The portuguese law is officially published in PDF. As a consequence, it is difficult to perform text analysis on it. This package solves that problem by allowing the user to convert the law to HTML.
This package aims to parse everything in the PDF. It currently parses text, tables, and images. However, this parser does not parse any PDF. Only PDFs published since ~1996, since previous PDFs are image-only and require OCR recognition.
Since PDF is a very diverse format, there will always be edge cases, which means that we cannot guarantee a 100% fidelity of the results. Fortunately, neither a person can.
The author of this package is Jorge C. Leitão.
This package is written in Python and is licenced under MIT licence. We use Python 2.7 since our dependency still does not support Python 3.
This package has two dependencies:
1 a fork of PDFMiner, a tool to parse PDFs. To install it, run
pip install git+https://github.com/jorgecarleitao/pdfminer.git@main
2 pycrypto. To install it, run
pip install pycrypto
Finally, you can install pt_law_parser
running:
pip install git+https://github.com/jorgecarleitao/pt_law_parser
The package contains a test suite that you can run with
python -m unittest discover
This package is always looking for help. The easiest way to contribute is to test the package against an official PDF, and file an issue (here) when it does not parse it correctly. Don't forget to add the following to the issue:
Example: On this PDF (link), page 2, where there is the paragraph "Olá mundo", the parser interprets it as "Olámundo".

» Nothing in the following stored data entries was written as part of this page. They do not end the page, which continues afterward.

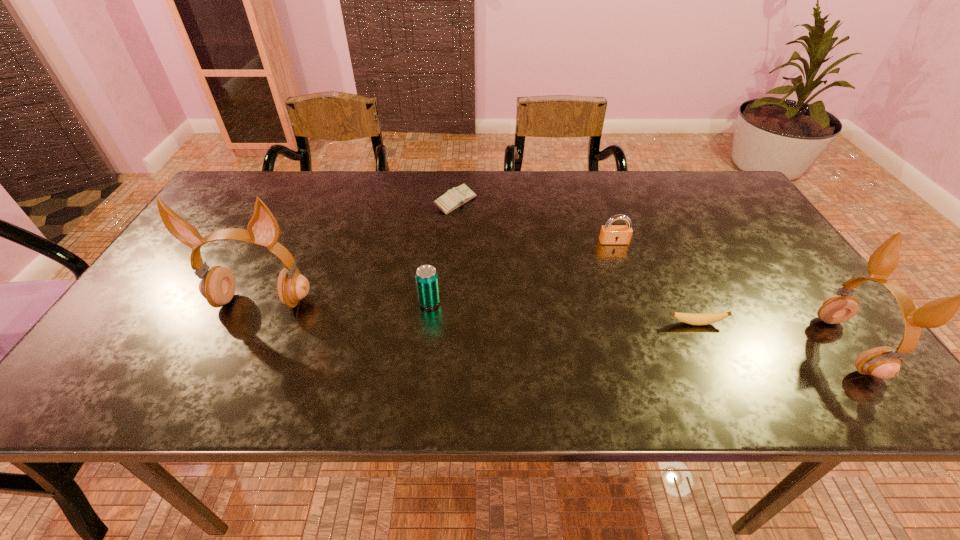
Where is `vacant space that's between the diary and the taller earphone`? The image size is (960, 540). vacant space that's between the diary and the taller earphone is located at coordinates (359, 252).

Find the location of `free space between the fifth object from left to right and the diary`. free space between the fifth object from left to right and the diary is located at coordinates (576, 262).

Where is `free space between the rightmost object and the second farthest object`? The height and width of the screenshot is (540, 960). free space between the rightmost object and the second farthest object is located at coordinates (731, 294).

Image resolution: width=960 pixels, height=540 pixels. I want to click on blank region between the beer can and the second object from right to left, so click(563, 313).

Where is `free point between the diary and the padlock`? free point between the diary and the padlock is located at coordinates (535, 222).

What are the coordinates of `object that can be found as the second closest to the fifth shortest object` in the screenshot? It's located at (610, 234).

If you are passionate about the project and would like to contribute with code,
the easiest way is to take a look at the tests directory and propose a solution
(by pull request) to tests marked as expectedFailure
. Other possibility
is to pick an issue and fix it. Issues tend to be a bit more complicated since
they typically require designing an algorithm or component.
Pull requests must contain a test case with the PDF parsed and previously failing, and must pass all tests.
Other things that can be done include improving the code (PEP8, function names, inline comments explaining the code, etc.). We are always trying to improve our code to be easily readable.